__TASK SET__.
• 1. Translate this sentence from the forum post on human magnetoreception into Spanish: "Ever since 1970, scientists have looked for other organisms able to navigate using the Earth’s magnetic field."
• 2. In the forum post on human magnetoreception, condense the paragraph beginning "Bees, birds, bats, whales" into a short bulleted list that keeps its main facts.
• 3. Write the next part of the forum post on human magnetoreception, picking up after its final sentence.

PermeateFree said:
Dv might be interested in this.
>>Magnetoreception, or the ability to sense the Earth’s magnetic field, pops up throughout the animal kingdom, but it’s generally thought to be something humans missed out on. But maybe we can after all. New research out of Caltech has found changes in human brain wave activity that seems to be in response to a changing magnetic field.
Bees, birds, bats, whales, turtles, salmon and eels are known to navigate by sensing the geomagnetic field. Humans, on the other hand, aren’t really thought to have that ability – at least not without some kind of wearable or implantable gadget. But some scientists believe we do have that innate sense to some degree, but so far nobody’s been able to prove it conclusively.<<
https://newatlas.com/magnetoreception-human-magnetic-field-sense/58918/
The TV series “supersense” talked quite a bit about navigation by magnetic field.
“In William Keeton’s 1970 Magnets Interfere with Pigeon Homing paper, William Keeton proved that pigeons were affected by changes in the magnetic field surrounding them, and that pigeons were using the earth’s magnetic field as one way of finding their way home.”
Ever since 1970, scientists have looked for other organisms able to navigate using the Earth’s magnetic field.
See https://en.wikipedia.org/wiki/Magnetoreception “Magnetoreception is present in bacteria, arthropods, molluscs and members of all major taxonomic groups of vertebrates. Humans are not thought to have a magnetic sense”.

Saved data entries
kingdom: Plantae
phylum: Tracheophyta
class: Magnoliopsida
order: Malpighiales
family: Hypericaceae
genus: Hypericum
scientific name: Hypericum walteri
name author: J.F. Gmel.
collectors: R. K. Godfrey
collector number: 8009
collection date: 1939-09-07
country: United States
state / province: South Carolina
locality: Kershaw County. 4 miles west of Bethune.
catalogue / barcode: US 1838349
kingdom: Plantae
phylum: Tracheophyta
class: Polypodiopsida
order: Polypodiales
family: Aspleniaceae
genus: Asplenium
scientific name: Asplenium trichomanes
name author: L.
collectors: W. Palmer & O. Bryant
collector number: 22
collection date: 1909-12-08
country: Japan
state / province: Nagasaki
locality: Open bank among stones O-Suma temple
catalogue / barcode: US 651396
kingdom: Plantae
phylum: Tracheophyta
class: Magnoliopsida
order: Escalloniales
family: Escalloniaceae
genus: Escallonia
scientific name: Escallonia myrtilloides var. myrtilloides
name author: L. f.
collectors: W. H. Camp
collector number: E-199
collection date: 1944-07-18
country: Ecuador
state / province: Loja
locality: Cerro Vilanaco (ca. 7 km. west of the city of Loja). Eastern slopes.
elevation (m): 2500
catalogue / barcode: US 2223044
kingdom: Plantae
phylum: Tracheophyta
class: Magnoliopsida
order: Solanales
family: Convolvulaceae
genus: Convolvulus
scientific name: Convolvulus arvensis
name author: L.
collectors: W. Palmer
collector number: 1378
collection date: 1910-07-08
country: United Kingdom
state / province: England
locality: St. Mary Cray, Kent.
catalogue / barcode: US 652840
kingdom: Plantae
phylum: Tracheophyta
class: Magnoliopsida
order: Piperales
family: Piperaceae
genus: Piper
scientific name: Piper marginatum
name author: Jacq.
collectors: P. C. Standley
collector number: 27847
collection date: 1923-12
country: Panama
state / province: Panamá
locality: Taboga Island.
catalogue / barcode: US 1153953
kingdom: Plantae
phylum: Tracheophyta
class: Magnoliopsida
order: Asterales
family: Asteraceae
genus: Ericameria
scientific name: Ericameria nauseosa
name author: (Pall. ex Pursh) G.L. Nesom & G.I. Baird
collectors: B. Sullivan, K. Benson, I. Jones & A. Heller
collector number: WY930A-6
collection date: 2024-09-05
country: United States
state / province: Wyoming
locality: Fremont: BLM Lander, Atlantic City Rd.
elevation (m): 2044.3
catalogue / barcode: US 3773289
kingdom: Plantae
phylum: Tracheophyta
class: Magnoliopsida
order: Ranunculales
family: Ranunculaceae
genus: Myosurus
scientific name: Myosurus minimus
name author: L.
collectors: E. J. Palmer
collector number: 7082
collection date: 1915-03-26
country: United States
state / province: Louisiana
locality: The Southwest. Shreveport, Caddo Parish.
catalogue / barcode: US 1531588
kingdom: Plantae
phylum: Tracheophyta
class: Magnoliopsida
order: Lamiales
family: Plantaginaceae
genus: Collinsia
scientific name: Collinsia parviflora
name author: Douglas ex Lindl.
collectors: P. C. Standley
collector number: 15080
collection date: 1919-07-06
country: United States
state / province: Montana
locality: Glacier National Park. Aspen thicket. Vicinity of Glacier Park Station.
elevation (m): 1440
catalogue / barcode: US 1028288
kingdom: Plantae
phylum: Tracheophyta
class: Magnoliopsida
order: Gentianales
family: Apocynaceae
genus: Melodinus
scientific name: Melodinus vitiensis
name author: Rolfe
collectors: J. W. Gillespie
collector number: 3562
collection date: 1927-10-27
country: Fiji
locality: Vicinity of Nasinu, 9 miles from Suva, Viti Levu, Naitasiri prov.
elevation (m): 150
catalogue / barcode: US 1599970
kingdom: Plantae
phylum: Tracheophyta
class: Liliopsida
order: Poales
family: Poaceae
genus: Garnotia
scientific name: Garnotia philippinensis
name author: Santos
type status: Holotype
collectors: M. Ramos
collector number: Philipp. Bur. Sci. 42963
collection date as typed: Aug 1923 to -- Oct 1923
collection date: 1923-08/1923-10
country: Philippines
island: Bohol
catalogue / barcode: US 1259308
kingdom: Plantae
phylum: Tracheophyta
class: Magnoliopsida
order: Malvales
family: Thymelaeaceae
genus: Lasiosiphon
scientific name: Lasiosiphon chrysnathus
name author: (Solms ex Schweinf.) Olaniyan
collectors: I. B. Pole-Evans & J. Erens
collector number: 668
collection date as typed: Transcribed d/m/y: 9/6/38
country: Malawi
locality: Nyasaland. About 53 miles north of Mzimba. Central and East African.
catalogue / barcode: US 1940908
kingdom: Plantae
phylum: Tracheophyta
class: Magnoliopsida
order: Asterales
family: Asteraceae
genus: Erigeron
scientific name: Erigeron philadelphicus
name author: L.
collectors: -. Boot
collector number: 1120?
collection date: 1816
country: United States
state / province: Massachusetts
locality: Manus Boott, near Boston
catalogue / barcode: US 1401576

__TASK-BY-TASK OUTPUTS__.
• 1. Desde 1970, los científicos han buscado otros organismos capaces de orientarse usando el campo magnético de la Tierra.

• 2.
- Bees, birds, bats, whales, turtles, salmon and eels are known to navigate by sensing the geomagnetic field.
- Humans are generally not thought to have this ability without a wearable or implantable gadget.
- Some scientists believe humans have this sense to some degree.
- So far, nobody has proven it conclusively.

• 3.
Many organisms contain crystals of magnetite, including humans. So many organisms, in fact, that scientists were forced to conclude that the magnetite had to serve a purpose other than detection of magnetic field.
> so far nobody’s been able to prove it conclusively
There has been an experiment that conclusively disproved it, at least in a narrow sense. Volunteers we taken out into a place where there were no visual clues for navigation, and asked to navigate using the earth’s magnetic field. They couldn’t do it.
More to the point, volunteers are even unable to detect when an NMR machine is on or off, despite the magnetic field of the NMR machine being very much stronger than the Earth’s magnetic field.
I say in a narrow sense because these volunteers were not pre-trained in detecting a magnetic field, nor was there any attempt to find a person who was a extremely sensitive to magnetic fields.